**Partes do exercício**
(A) Responda, com base no texto "Amém":
(i) Que partes do corpo ainda doem em quem escreve?
(ii) Em que cidade quem escreve mora?
(iii) Que lugares quem escreve procurava principalmente quando se sentia sufocado pela rua?
(B) Segundo o texto "Amém", por que entrar em livrarias ajudava quem escreve?
(C) Dê sequência ao texto "Amém", começando depois da última frase.

**Trecho do texto**

Amém

Meu ombro e meu braço direito ainda doem, mas já consigo digitar sem fazer tantas caretas e soltar alguns ais e uis. Digito devagar, no ritmo que a dor me impôs. É como dizem: uma hora o corpo te obriga a diminuir o ritmo. Só parece que não sou inteligente o suficiente para aprender a lição de forma definitiva. Porque já fui obrigada a diminuir o ritmo antes. Morar em São Paulo talvez não ajude, onde partículas de ansiedade podem ser captadas no ar. Só que eu amo São Paulo. E aprendi a entrar em alguns lugares (quando podíamos andar pelas ruas) quando me sentia sufocada pelos passos apressados nas calçadas e pelas buzinas tocadas por pessoas à beira da insanidade: livrarias principalmente. Com café então, era como sair do inferno direto para o paraíso. Perto dos livros, a calma me toma. Cada um com seu templo.

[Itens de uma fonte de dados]
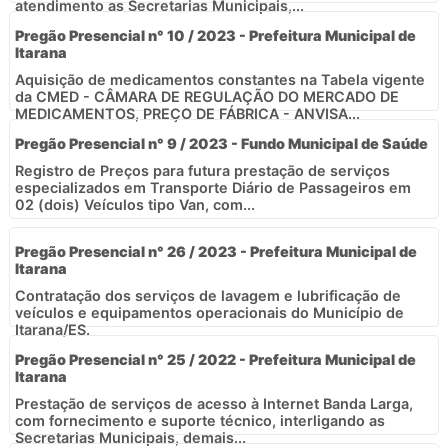
atendimento as Secretarias Municipais,...
Pregão Presencial n° 10 / 2023 - Prefeitura Municipal de
Itarana
Aquisição de medicamentos constantes na Tabela vigente
da CMED - CÂMARA DE REGULAÇÃO DO MERCADO DE
MEDICAMENTOS, PREÇO DE FÁBRICA - ANVISA...
Pregão Presencial n° 9 / 2023 - Fundo Municipal de Saúde
Registro de Preços para futura prestação de serviços
especializados em Transporte Diário de Passageiros em
02 (dois) Veículos tipo Van, com...
Pregão Presencial n° 26 / 2023 - Prefeitura Municipal de
Itarana
Contratação dos serviços de lavagem e lubrificação de
veículos e equipamentos operacionais do Município de
Itarana/ES.
Pregão Presencial n° 25 / 2022 - Prefeitura Municipal de
Itarana
Prestação de serviços de acesso à Internet Banda Larga,
com fornecimento e suporte técnico, interligando as
Secretarias Municipais, demais...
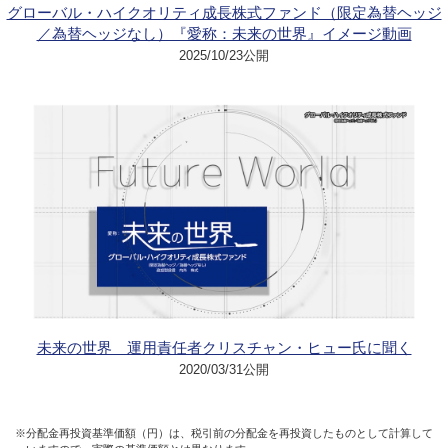
グローバル・ハイクオリティ成長株式ファンド（限定為替ヘッジ
／為替ヘッジなし）『愛称：未来の世界』イメージ動画
2025/10/23公開
未来の世界 運用責任者クリスチャン・ヒュー氏に聞く
2020/03/31公開
※分配金再投資基準価額（円）は、税引前の分配金を再投資したものとして計算して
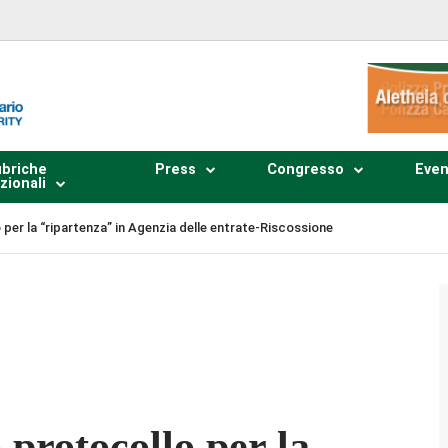
briche
Press
Congresso
Even
zionali
 per la “ripartenza” in Agenzia delle entrate-Riscossione
Plays
:
-
-:--
1x
o protocollo per la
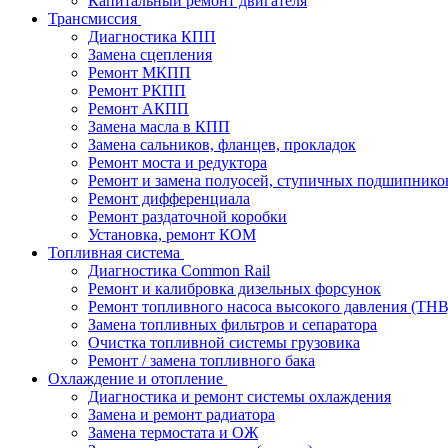
Капитальный ремонт двигателя
Трансмиссия
Диагностика КПП
Замена сцепления
Ремонт МКПП
Ремонт РКПП
Ремонт АКПП
Замена масла в КПП
Замена сальников, фланцев, прокладок
Ремонт моста и редуктора
Ремонт и замена полуосей, ступичных подшипнико
Ремонт дифференциала
Ремонт раздаточной коробки
Установка, ремонт КОМ
Топливная система
Диагностика Common Rail
Ремонт и калибровка дизельных форсунок
Ремонт топливного насоса высокого давления (ТН
Замена топливных фильтров и сепаратора
Очистка топливной системы грузовика
Ремонт / замена топливного бака
Охлаждение и отопление
Диагностика и ремонт системы охлаждения
Замена и ремонт радиатора
Замена термостата и ОЖ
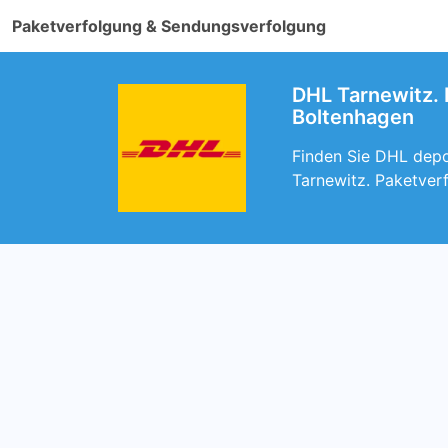
Paketverfolgung & Sendungsverfolgung
DHL Tarnewitz. 
Boltenhagen
Finden Sie DHL depot
Tarnewitz. Paketver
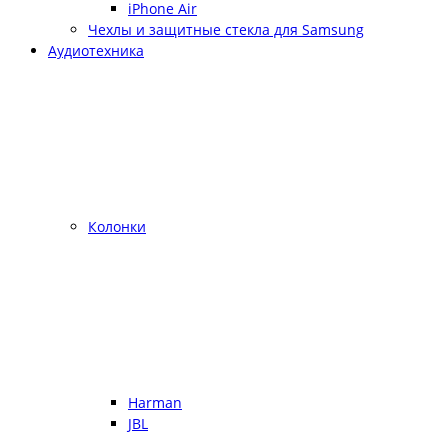
iPhone Air
Чехлы и защитные стекла для Samsung
Аудиотехника
Колонки
Harman
JBL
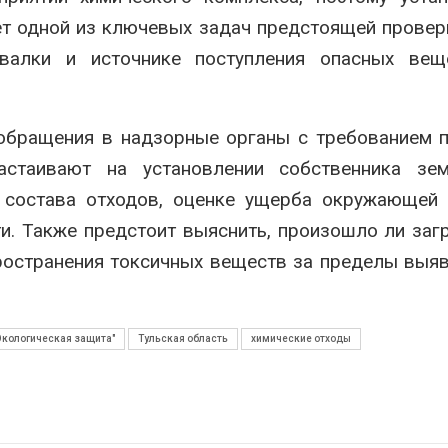
т одной из ключевых задач предстоящей провер
валки и источнике поступления опасных вещ
 обращения в надзорные органы с требованием 
астаивают на установлении собственника зем
о состава отходов, оценке ущерба окружающей
и. Также предстоит выяснить, произошло ли заг
пространения токсичных веществ за пределы выя
Экологическая защита"
Тульская область
химические отходы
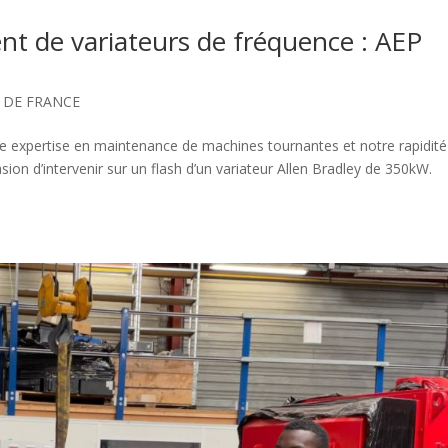
nt de variateurs de fréquence : AEP
E DE FRANCE
e expertise en maintenance de machines tournantes et notre rapidité
ion d’intervenir sur un flash d’un variateur Allen Bradley de 350kW.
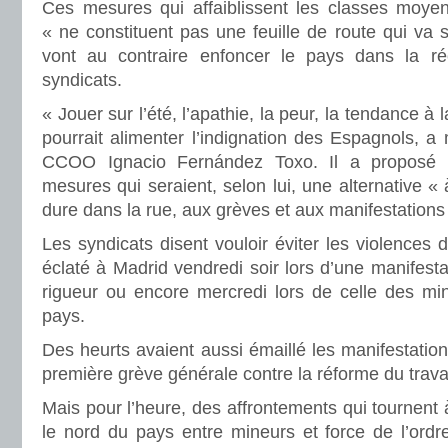
Ces mesures qui affaiblissent les classes moyenn
« ne constituent pas une feuille de route qui va
vont au contraire enfoncer le pays dans la ré
syndicats.
« Jouer sur l’été, l’apathie, la peur, la tendance à
pourrait alimenter l’indignation des Espagnols, a
CCOO Ignacio Fernández Toxo. Il a proposé 
mesures qui seraient, selon lui, une alternative « 
dure dans la rue, aux grèves et aux manifestations
Les syndicats disent vouloir éviter les violences 
éclaté à Madrid vendredi soir lors d’une manifesta
rigueur ou encore mercredi lors de celle des m
pays.
Des heurts avaient aussi émaillé les manifestation
première grève générale contre la réforme du travai
Mais pour l’heure, des affrontements qui tournen
le nord du pays entre mineurs et force de l’ordr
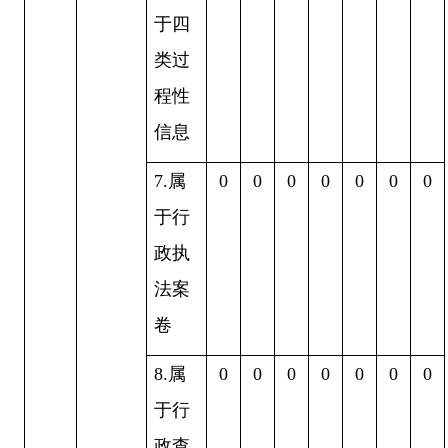
于四
类过
程性
信息
7.
属
0
0
0
0
0
0
0
于行
政执
法案
卷
8.
属
0
0
0
0
0
0
0
于行
政查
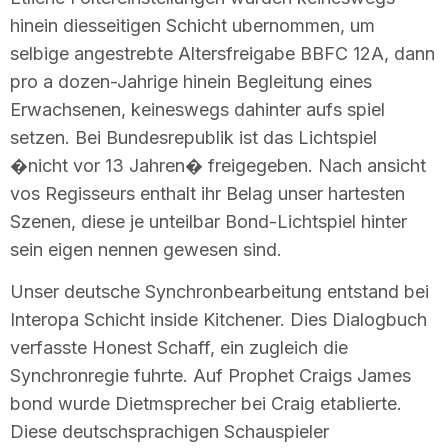
hinein diesseitigen Schicht ubernommen, um
selbige angestrebte Altersfreigabe BBFC 12A, dann
pro a dozen-Jahrige hinein Begleitung eines
Erwachsenen, keineswegs dahinter aufs spiel
setzen. Bei Bundesrepublik ist das Lichtspiel
�nicht vor 13 Jahren� freigegeben. Nach ansicht
vos Regisseurs enthalt ihr Belag unser hartesten
Szenen, diese je unteilbar Bond-Lichtspiel hinter
sein eigen nennen gewesen sind.
Unser deutsche Synchronbearbeitung entstand bei
Interopa Schicht inside Kitchener. Dies Dialogbuch
verfasste Honest Schaff, ein zugleich die
Synchronregie fuhrte. Auf Prophet Craigs James
bond wurde Dietmsprecher bei Craig etablierte.
Diese deutschsprachigen Schauspieler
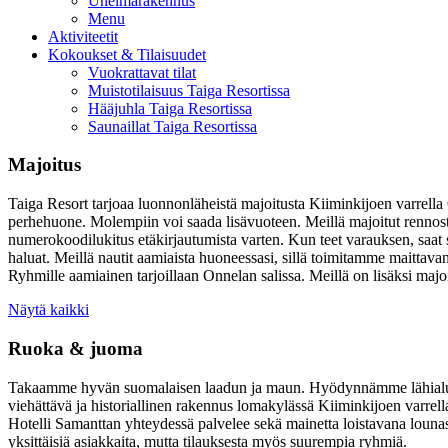
Unelmarakennus
Menu
Aktiviteetit
Kokoukset & Tilaisuudet
Vuokrattavat tilat
Muistotilaisuus Taiga Resortissa
Hääjuhla Taiga Resortissa
Saunaillat Taiga Resortissa
Majoitus
Taiga Resort tarjoaa luonnonläheistä majoitusta Kiiminkijoen varrell
perhehuone. Molempiin voi saada lisävuoteen. Meillä majoitut rennost
numerokoodilukitus etäkirjautumista varten. Kun teet varauksen, saat s
haluat. Meillä nautit aamiaista huoneessasi, sillä toimitamme maitt
Ryhmille aamiainen tarjoillaan Onnelan salissa. Meillä on lisäksi ma
Näytä kaikki
Ruoka & juoma
Takaamme hyvän suomalaisen laadun ja maun. Hyödynnämme lähialueen
viehättävä ja historiallinen rakennus lomakylässä Kiiminkijoen varrella.
Hotelli Samanttan yhteydessä palvelee sekä mainetta loistavana lounas
yksittäisiä asiakkaita, mutta tilauksesta myös suurempia ryhmiä.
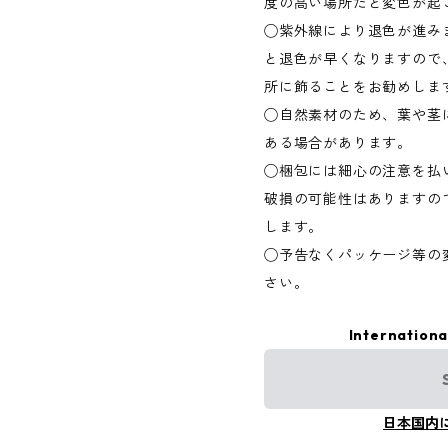
度の高い場所だと変色が起
◯紫外線により退色が進み
と退色が早くなりますので
所に飾ることをお勧めしま
◯自然素材のため、葉や茎
ある場合があります。
◯梱包には細心の注意を払
破損の可能性はありますの
します。
◯予告なくパッケージ等の
さい。
Internationa
日本国内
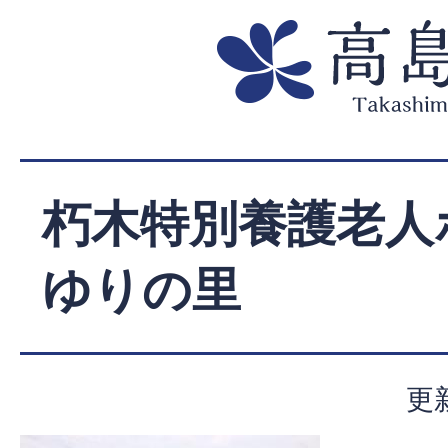
朽木特別養護老人
ゆりの里
更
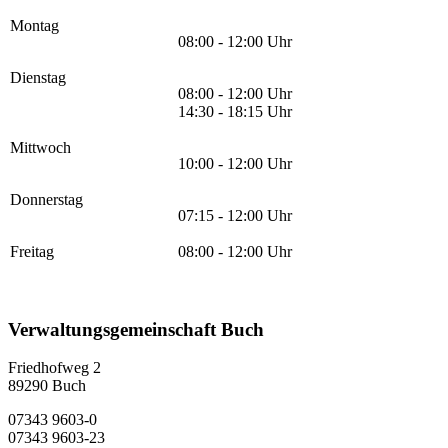
Montag
08:00 - 12:00 Uhr
Dienstag
08:00 - 12:00 Uhr
14:30 - 18:15 Uhr
Mittwoch
10:00 - 12:00 Uhr
Donnerstag
07:15 - 12:00 Uhr
Freitag
08:00 - 12:00 Uhr
Verwaltungsgemeinschaft Buch
Friedhofweg 2
89290
Buch
07343 9603-0
07343 9603-23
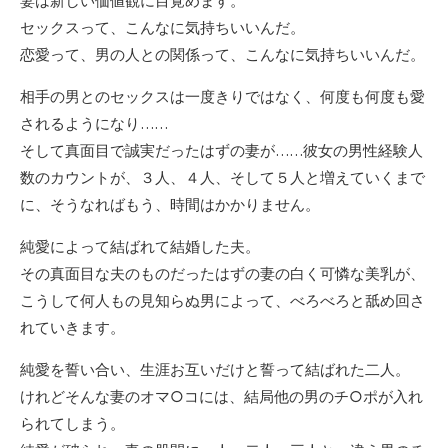
妻は新しい価値観に目覚めます。
セックスって、こんなに気持ちいいんだ。
恋愛って、男の人との関係って、こんなに気持ちいいんだ。
相手の男とのセックスは一度きりではなく、何度も何度も愛
されるようになり……
そして真面目で誠実だったはずの妻が……彼女の男性経験人
数のカウントが、３人、４人、そして５人と増えていくまで
に、そうなればもう、時間はかかりません。
純愛によって結ばれて結婚した夫。
その真面目な夫のものだったはずの妻の白く可憐な美乳が、
こうして何人もの見知らぬ男によって、べろべろと舐め回さ
れていきます。
純愛を誓い合い、生涯お互いだけと誓って結ばれた二人。
けれどそんな妻のオマ○コには、結局他の男のチ○ポが入れ
られてしまう。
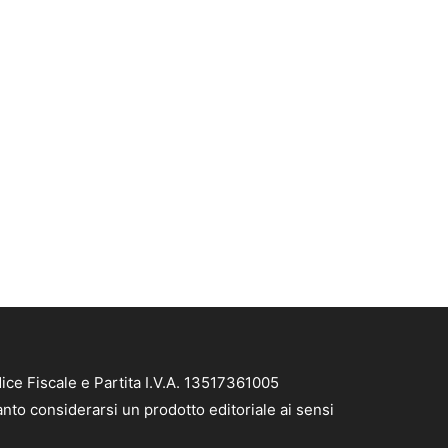
ce Fiscale e Partita I.V.A. 13517361005
nto considerarsi un prodotto editoriale ai sensi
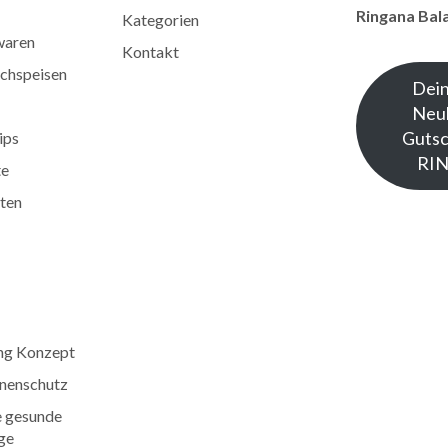
Ringana Bal
Kategorien
waren
Kontakt
chspeisen
Dein
Neu
Gutsc
ips
RI
te
ten
ng Konzept
nenschutz
e gesunde
ge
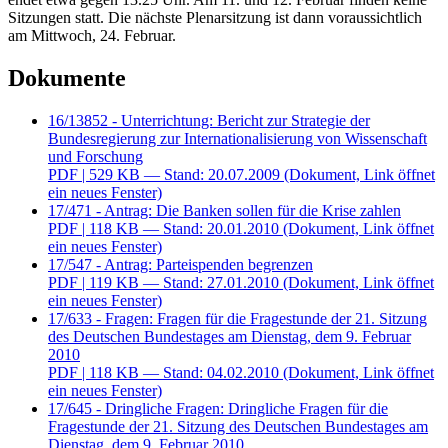
Sitzungen statt. Die nächste Plenarsitzung ist dann voraussichtlich
am Mittwoch, 24. Februar.
Dokumente
16/13852 - Unterrichtung: Bericht zur Strategie der
Bundesregierung zur Internationalisierung von Wissenschaft
und Forschung
PDF
| 529 KB — Stand: 20.07.2009
(Dokument, Link öffnet
ein neues Fenster)
17/471 - Antrag: Die Banken sollen für die Krise zahlen
PDF
| 118 KB — Stand: 20.01.2010
(Dokument, Link öffnet
ein neues Fenster)
17/547 - Antrag: Parteispenden begrenzen
PDF
| 119 KB — Stand: 27.01.2010
(Dokument, Link öffnet
ein neues Fenster)
17/633 - Fragen: Fragen für die Fragestunde der 21. Sitzung
des Deutschen Bundestages am Dienstag, dem 9. Februar
2010
PDF
| 118 KB — Stand: 04.02.2010
(Dokument, Link öffnet
ein neues Fenster)
17/645 - Dringliche Fragen: Dringliche Fragen für die
Fragestunde der 21. Sitzung des Deutschen Bundestages am
Dienstag, dem 9. Februar 2010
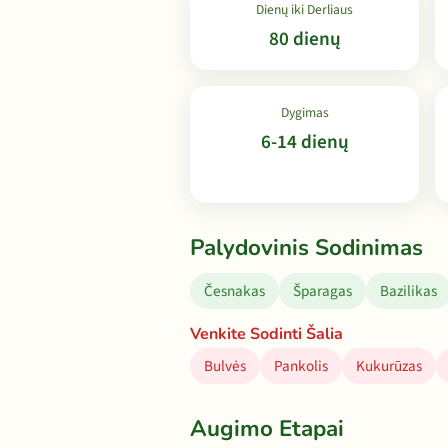
Dienų iki Derliaus
80 dienų
Dygimas
6-14 dienų
Palydovinis Sodinimas
Česnakas
Šparagas
Bazilikas
Venkite Sodinti Šalia
Bulvės
Pankolis
Kukurūzas
Augimo Etapai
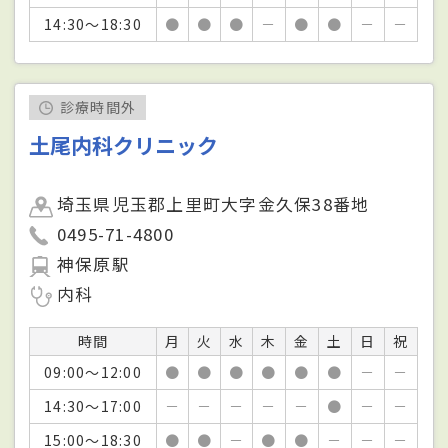
14:30～18:30
●
●
●
－
●
●
－
－
診療時間外
土尾内科クリニック
埼玉県児玉郡上里町大字金久保38番地
0495-71-4800
神保原駅
内科
時間
月
火
水
木
金
土
日
祝
09:00～12:00
●
●
●
●
●
●
－
－
14:30～17:00
－
－
－
－
－
●
－
－
15:00～18:30
●
●
－
●
●
－
－
－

**Respostas por tarefa**
(A)
(i) O ombro e o braço direito.
(ii) Em São Paulo.
(iii) Livrarias.

(B) Quem escreve entrava nas livrarias quando se sentia sufocado pelos passos apressados nas calçadas e pelas buzinas. Perto dos livros, a calma tomava conta, ainda mais com café. Era como sair do inferno direto para o paraíso.

(C)
Nesses dias de dores, tantas outras além daquela no meu braço e ombro (a pandemia não acabou, as crianças continuam trancadas em casa, nossos pais, assim como nós, seguem envelhecendo, o dinheiro nem sempre dá para as contas, continuamos matando jovens negros), sigo na companhia dos livros e das personagens que misturo com pessoas de carne e osso que conheço. Será que alguém me entende quando digo que Carolina Maria de Jesus tem segurado a minha mão em vários momentos? Estanco um grito e escuto sua voz me encorajando: vai, filha, vai… Escuto Kehinde, escuto Amina, escuto Anna, escuto minha vó Cida e minha vó Eslava, escuto minha mãe: vai, filha, vai…

Como você lê tanto, Luciana, como consegue? A pergunta que escuto quase diariamente. Você não trabalha (sim, e trabalho muito com livros)? Você não come (sim, bastante, muitas vezes lendo ao mesmo tempo)? Você não dorme (pouco, é verdade)? Você não vê tevê (quase nada)? Algumas perguntas são mera curiosidade. Algumas vêm com o peso da afronta: só uma pessoa tão desocupada pode ler tanto assim, não? Algumas vêm revestidas de receita doce:

Sabe por que você tem essas dores, Luciana? Porque você não reza.

Dei de ombros (mesmo dolorido – quiçá por falta de reza). Como já disse: cada um com seu templo. Eu já rezei com texto de Clarice Lispector. Não peço que ninguém reze comigo. Em troca, espero que ninguém me obrigue a rezar de modo diferente.